Look back to the time before this transition for you began. Who did you know yourself to be? How did you identify in daily life?
For me, I was in total assurance that I am a Child of God, that I am firmly planted in his foundation of the Holy Spirit in me endowing me with power from on High. I knew that the Lord was transforming me into his image and growing the characteristics and qualities of his nature within me. I knew that I was about to be a wife and become one with another. I knew that I was a teacher, a leader, a writer, and one called to a big thing. I knew I was steadfast in the faith and I would not be shaken.
Transition shifts things though. If you don’t truly have your identity in Christ and faith then circumstantial transition can impact how you operate.
God has really been showing me how many areas of my faith were really just hope in circumstance. When circumstances were changing, other factors of my faith and identity began to come into question for me. That’s when I was relying on circumstance and that simply will not do.
Our church started a discipleship and membership program that helps believers find their place within the body and in life. After days of personality assessments and giftings analysis, I felt confused and concerned. I was so confident in my identity at the start of this year and now I couldn’t even answer a questionnaire consistently. Those are great tools that can pinpoint traits in you that might not otherwise be recognized and help you see the value in your strengths as well as highlighting the work areas. I am very analytical and ALWAYS self evaluate, so those kinds of activities can get dangerous for me when I don’t come at it from the right place.
It’s saying I’m this, and I can see those traits, but I feel like I’m more than one, sometimes, it just depends where I’m at and the dynamic I’m in. Who am I really?When I came to that point it dawned on me. I know who I am! What kind of place am I allowing myself to go to? I know where I belong and who I belong to. I know who I’m not anymore and the qualities that God has grown in me that didn’t used to be a part of me at all. I know the gifts that I flow in because it’s the places I naturally thrive in and enjoy. I know that I am a leader who likes to see things get done.
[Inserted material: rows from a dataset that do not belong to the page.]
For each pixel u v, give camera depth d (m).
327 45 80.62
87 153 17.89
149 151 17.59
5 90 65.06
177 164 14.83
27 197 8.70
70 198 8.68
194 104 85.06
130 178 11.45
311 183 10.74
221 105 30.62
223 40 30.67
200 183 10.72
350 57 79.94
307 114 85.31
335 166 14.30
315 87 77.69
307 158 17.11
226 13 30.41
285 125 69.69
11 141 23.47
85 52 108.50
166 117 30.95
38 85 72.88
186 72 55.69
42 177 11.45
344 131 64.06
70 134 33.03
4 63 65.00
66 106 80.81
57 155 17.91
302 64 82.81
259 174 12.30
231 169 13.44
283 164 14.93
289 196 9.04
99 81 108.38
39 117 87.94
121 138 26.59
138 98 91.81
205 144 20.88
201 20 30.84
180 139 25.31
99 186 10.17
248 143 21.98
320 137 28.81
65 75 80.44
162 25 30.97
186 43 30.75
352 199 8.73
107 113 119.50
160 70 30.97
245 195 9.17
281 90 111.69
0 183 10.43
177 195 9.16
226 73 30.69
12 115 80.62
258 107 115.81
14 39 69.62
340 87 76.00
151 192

But I also know that God has developed a servant’s heart in me from my desire to be more like him and to become a better leader. I know that because I have meditated on the Love of God, he has given me a compassion and love for people that simply did not exist once upon a time. I know that I would rather see things get done than toil over all the details but the way the Lord does everything in excellence drives me to look at the details. I know that my administrative gives aid my passion for leading by organizing those under me and all the pieces needed to facilitate.
In all I know who I am and who God is by how he transforms me. Honestly we are in a constant state of transition when it comes to serving God with our life because we go from glory to glory. My encouragement is to continuing seeking God in the changing circumstances so the circumstances don’t change you!